* _Prompt_
When a line of the entries contains "Russen", please list that line.

* _Records supplied_

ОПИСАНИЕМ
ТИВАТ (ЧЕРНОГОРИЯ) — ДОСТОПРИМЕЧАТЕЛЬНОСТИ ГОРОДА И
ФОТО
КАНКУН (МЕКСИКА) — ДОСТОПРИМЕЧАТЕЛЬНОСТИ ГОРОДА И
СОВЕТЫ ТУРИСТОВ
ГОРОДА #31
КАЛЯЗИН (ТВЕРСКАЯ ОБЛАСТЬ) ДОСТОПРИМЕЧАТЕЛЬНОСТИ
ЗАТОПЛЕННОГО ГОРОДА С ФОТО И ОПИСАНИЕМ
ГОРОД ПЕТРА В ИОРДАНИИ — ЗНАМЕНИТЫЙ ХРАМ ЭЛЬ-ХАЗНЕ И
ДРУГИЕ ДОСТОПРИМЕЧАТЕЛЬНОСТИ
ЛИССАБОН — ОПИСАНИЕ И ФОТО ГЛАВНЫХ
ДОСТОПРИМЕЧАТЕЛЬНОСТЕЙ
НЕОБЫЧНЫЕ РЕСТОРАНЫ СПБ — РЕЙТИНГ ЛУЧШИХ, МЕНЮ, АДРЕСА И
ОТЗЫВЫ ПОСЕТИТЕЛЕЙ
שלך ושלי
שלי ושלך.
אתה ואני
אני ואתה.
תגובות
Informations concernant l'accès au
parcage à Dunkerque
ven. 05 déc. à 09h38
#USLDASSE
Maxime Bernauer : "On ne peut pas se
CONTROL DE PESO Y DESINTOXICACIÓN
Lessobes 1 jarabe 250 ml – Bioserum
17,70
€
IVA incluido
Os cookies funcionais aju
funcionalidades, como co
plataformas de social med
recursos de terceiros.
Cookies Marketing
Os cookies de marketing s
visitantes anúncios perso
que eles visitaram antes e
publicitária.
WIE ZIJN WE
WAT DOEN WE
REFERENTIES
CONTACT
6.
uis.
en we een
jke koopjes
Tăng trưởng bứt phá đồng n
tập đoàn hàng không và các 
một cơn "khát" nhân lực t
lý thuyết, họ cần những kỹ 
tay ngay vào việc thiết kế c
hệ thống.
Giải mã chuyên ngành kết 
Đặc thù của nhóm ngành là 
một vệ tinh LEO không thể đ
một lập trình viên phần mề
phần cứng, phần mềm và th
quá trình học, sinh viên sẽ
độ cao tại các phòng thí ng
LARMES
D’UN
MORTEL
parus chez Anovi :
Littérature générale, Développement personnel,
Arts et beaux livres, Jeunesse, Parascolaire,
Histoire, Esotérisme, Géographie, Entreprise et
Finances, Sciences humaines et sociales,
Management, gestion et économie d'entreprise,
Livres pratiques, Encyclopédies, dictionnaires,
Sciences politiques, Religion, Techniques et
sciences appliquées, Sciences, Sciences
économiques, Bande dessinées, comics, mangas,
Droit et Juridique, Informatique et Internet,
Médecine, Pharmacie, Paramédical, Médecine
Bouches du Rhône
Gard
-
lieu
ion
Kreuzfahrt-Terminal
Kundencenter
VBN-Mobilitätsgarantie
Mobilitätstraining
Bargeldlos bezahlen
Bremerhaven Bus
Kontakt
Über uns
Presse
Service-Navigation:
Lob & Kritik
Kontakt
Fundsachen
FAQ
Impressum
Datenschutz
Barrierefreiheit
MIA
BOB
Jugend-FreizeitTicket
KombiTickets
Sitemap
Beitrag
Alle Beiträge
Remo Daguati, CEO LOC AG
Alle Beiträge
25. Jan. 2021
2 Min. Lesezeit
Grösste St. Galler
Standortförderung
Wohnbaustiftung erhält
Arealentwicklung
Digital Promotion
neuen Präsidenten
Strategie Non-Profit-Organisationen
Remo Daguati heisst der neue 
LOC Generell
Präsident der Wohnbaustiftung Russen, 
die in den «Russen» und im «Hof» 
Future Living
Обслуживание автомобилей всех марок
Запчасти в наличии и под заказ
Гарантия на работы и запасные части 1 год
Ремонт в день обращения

* _Exercise result_
Präsident der Wohnbaustiftung Russen, 
die in den «Russen» und im «Hof» 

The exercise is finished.